If so, I'd like to read an account of their thinking and the kinds of forced 'adaptations' they have in mind. The hive mind is one of the stupidest and deadliest memes pursued by transhumanists and could only be thought to be a good idea by people whose educations have left them with no appreciation of the variety of human ideas proliferated in human cultural history -- and our absolute need for all those perspectives. Fortunately not all individuals involved in CT and AI are so intellectually limited. The hive mind is not even an issue in the best-informed discussion I've come across concerning 'ThX', linked below from Edge. It begins with a 'half-manifesto' by Jaron Lanier {the second half might have been published by now and if so I want to read it} and continues with responses from a variety of experts and thinkers on the major issues raised in the CT and AI fields. Here's the link to this long and very rewarding discussion:
ONE HALF A MANIFESTO | Edge.org
Right, as you say those who aren't protesting are rapidly -- and uncritically -- adapting to the transhumanist/posthumanist meme. The uncritical believers in ThX seem not to have read Huxley's
Brave New World and other classic dystopian novels forecasting the kind of future Kurzweil and a few others Messianic types are attempting to bring about. At the level of mass consumer society, the adaptation to transhumanist memes goes on at a superficial level, buying into ideas of 'self-enhancement' with no glimmer of recognition that the goal of ThX is to dispense with individual selves and the messy market-place of ideas they generate, which has always been our species' saving grace.
The long discussion of Lanier's paper at the Edge link is refreshing because it demonstrates the variety of well-informed critical thinking needed to cope with what's happening in CT/AI/ThX. But very few people will read it, tucked away as it is in an intelligent corner of the internet. And these critical thinkers make no mistake about the present character of the civilization we live in, in which, as Thoreau presciently expressed it, "Things are in the saddle and ride mankind."

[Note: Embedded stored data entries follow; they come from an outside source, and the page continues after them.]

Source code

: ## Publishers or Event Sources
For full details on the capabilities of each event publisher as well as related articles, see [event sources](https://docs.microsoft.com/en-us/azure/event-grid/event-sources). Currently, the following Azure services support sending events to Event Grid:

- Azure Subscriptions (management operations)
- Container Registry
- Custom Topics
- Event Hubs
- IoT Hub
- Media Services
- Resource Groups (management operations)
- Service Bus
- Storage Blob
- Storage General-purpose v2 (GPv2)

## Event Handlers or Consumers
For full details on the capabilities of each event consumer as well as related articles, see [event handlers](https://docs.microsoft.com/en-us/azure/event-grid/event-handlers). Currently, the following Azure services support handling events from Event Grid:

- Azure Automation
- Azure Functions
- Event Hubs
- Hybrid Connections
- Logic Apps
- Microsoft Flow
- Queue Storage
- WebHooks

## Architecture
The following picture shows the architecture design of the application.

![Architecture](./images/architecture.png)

From the opening of Lanier's Semifesto ... a very good point about one thing leading to another:
"During the last twenty years a stream of books has gradually informed the larger public about the belief structure of the inner circle of Digerati, starting softly, for instance with Godel, Escher, Bach, and growing more harsh with recent entries such as The Age of Spiritual Machines by Ray Kurtzweil.
Recently, public attention has finally been drawn to #6, the astonishing belief in an eschatological cataclysm in our lifetimes, brought about when computers become the ultra-intelligent masters of physical matter and life. So far as I can tell, a large number of my friends and colleagues believe in some version of this immanent doom.
I am quite curious who, among the eminent thinkers who largely accept some version of the first five points, are also comfortable with the sixth idea, the eschatology. In general, I find that technologists, rather than natural scientists, have tended to be vocal about the possibility of a near-term criticality.
**I have no idea, however, what figures like Richard Dawkins or Daniel Dennett make of it. Somehow I can't imagine these elegant theorists speculating about whether nanorobots might take over the planet in twenty years. It seems beneath their dignity.
And yet, the eschatologies of Kurtzweil, Moravec, and Drexler follow
directly and, it would seem, inevitably,
from an understanding of the world that has been most sharply articulated by none other than Dawkins and Dennett.
Do Dawkins, Dennett, and others in their camp see some flaw in logic that insulates their thinking from the eschatological implications? The primary candidate for such a flaw as I see it is that cyber-armageddonists have confused ideal computers with real computers, which behave differently. My position on this point can be evaluated separately from my admittedly provocative positions on the first five points, and I hope it will be."